Florida

Putting Education Reform To The Test

What’s In A High School Name? History And Power

Brothers Rodney Jones and Tremain McCreary attend the school that will no longer be named Nathan B. Forrest High School

Sammy Mack / StateImpact Florida

Brothers Rodney Jones and Tremain McCreary attend the school that will no longer be named Nathan B. Forrest High School

When Rodney Jones and Tremain McCreary walked to school on Tuesday morning, the brothers were headed to the same classrooms, to sit next to the same students, in a building with the same façade it had on Monday.

But it was not the same school they had gone to the day before.

“It’s a relief to me to know the school name had changed—I was thinking about it: how do we have a KKK leader’s name for our school?” says Jones.

“Things are changing around this school,” says McCreary.

On Monday night, the Duval County Public School Board voted unanimously to rename Nathan B. Forrest High School.

Forrest High was originally named for Nathan Bedford Forrest—the Civil War general and first grand wizard of the Ku Klux Klan.

It almost didn’t happen that way. In 1959, students at what was then a new high school in Jacksonville voted to become the Valhalla High Vikings. But like so many southern cities at the time, Jacksonville was wrestling with its identity against the backdrop of the civil rights movement.

At the last minute, the Daughters of the Confederacy convinced the board to name the school after Forrest.

“That was clearly a reaction to the civil rights movement and desegregation,” says Jacksonville’s superintendent, Dr. Nikolai Vitti. “What I think is concerning about that is, one: it negated the voice of the students. But it also was a sign of the resistance to racial equality.

“Things like this are literally carved-in-stone sorts of decisions,” says Peter Moran, a historian and professor who studies how schools get named in the South.

Nathan B. Forrest High will get a new name

Sammy Mack / StateImpact Florida

Nathan B. Forrest High will get a new name

He says schools of a certain era reflect the power structures of their time: “You can probe those a little bit and learn something about those people who made that decision and the values of that place at that point in time.”

“These names are going to last a long time if you do your job right,” says Bruce Turkel, CEO and executive creative director of Turkel Brands in Miami. His firm has worked on branding for big civic projects like the new Soundscape Park on Miami Beach. “These things matter.”

Turkel says that when it comes to naming an important cultural institution—like a school—there’s a responsibility to the people who use it and the community around it.

The school once known as Nathan B. Forrest High School, home of the Rebels, is now a majority African-American high school—and critics of the name have made many attempts to change it over the years.

For community and education activists like Aleta Alston-Toure, the Forrest name represented an institutional racism.

“That’s a small thing, changing the name of a school,” said Alston-Toure, but she said the change represents an important first victory.

As recently as 2008, the school board elected not to rename Forrest. The votes fell along color lines.

In an interview with StateImpact Florida in June, Jacksonville’s superintendent Dr. Nikolai Vitti indicated he would be open to renaming Forrest if the community supported it. After that, more than 160,000 people signed a petition to change Forrest’s name.

The school district held a series of public hearings. Many of the speakers who came out in favor of keeping Forrest said the name was part of their personal history.

“Forrest was a slave trader, that is true, but again, it’s being looked at with 2013 eyes, not 1860 eyes… At that time, it was a legitimate business,” said one speaker during public comments.
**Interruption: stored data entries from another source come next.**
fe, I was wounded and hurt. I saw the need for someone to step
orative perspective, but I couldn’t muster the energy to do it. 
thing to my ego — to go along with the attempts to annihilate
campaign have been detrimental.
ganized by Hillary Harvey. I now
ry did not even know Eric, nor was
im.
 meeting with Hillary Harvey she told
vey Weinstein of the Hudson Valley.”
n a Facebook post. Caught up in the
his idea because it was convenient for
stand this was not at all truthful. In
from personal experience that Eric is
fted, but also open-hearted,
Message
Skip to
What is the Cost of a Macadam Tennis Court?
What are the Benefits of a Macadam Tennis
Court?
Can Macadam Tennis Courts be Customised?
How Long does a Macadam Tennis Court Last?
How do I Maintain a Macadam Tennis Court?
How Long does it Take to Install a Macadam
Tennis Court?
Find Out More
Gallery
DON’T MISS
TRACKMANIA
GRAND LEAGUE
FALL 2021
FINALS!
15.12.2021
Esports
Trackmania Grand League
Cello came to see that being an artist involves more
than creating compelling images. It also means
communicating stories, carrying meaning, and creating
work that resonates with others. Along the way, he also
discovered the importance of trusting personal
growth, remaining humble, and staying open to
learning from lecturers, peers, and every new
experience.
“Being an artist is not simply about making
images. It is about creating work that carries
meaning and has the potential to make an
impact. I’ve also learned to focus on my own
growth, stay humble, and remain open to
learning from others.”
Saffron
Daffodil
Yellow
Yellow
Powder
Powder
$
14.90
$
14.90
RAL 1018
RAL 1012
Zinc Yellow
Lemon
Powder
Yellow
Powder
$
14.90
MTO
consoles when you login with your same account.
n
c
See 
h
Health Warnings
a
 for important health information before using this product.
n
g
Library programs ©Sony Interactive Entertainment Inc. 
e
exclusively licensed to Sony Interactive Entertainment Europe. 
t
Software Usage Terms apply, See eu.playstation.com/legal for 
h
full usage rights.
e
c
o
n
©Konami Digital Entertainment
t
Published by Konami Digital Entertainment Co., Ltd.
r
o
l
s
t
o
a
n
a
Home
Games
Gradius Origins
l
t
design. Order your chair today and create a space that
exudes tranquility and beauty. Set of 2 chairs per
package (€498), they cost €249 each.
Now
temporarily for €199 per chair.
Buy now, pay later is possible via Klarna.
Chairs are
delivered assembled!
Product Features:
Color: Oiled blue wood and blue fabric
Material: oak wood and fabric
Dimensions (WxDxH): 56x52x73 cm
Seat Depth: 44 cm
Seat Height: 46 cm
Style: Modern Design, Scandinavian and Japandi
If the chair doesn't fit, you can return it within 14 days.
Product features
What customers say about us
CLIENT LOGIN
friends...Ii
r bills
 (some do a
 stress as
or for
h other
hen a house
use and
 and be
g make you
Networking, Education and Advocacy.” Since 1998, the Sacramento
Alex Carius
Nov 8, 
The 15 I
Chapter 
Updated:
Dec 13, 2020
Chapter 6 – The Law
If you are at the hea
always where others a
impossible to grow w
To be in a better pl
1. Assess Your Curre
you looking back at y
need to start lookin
“It’s part of my heritage, it’s part of my status as a veteran, sharing my status with Nathan Bedford Forrest,” said another.

Jacksonville residents in favor of the change brushed the criticism aside.

“This isn’t gonna change anyone’s history,” said one man. “People aren’t going to come in the middle of the night and say, ‘we want your yearbook so we can change it.’”

When the school board members voted to change the name, most of them cited a survey showing that current students supported a name change.

Nikolai Vitti has been superintendent of Duval County Public Schools since November 2012.

Sammy Mack / StateImpact Florida

Nikolai Vitti has been superintendent of Duval County Public Schools since November 2012.

It’s a different board than the one that voted in 2008. And, says Vitti, the decision indicates it’s a different Jacksonville, too.

“I think it restores faith in part of the community that didn’t always feel we were equitable with our decisions,” says Vitti.

He hopes that students at Forrest will see this episode as evidence that their voice has power.

“It shows me that someone cares about my education—not just sending me to a school named after a confederate general,” says McCreary. “My thoughts matter. I feel a sense of accomplishment.”

McCreary, his classmates, and Forrest alumni are being given the chance to vote on a replacement name.

Whatever they choose—it won’t be a person’s name.  There’s a rule against that in Jacksonville now.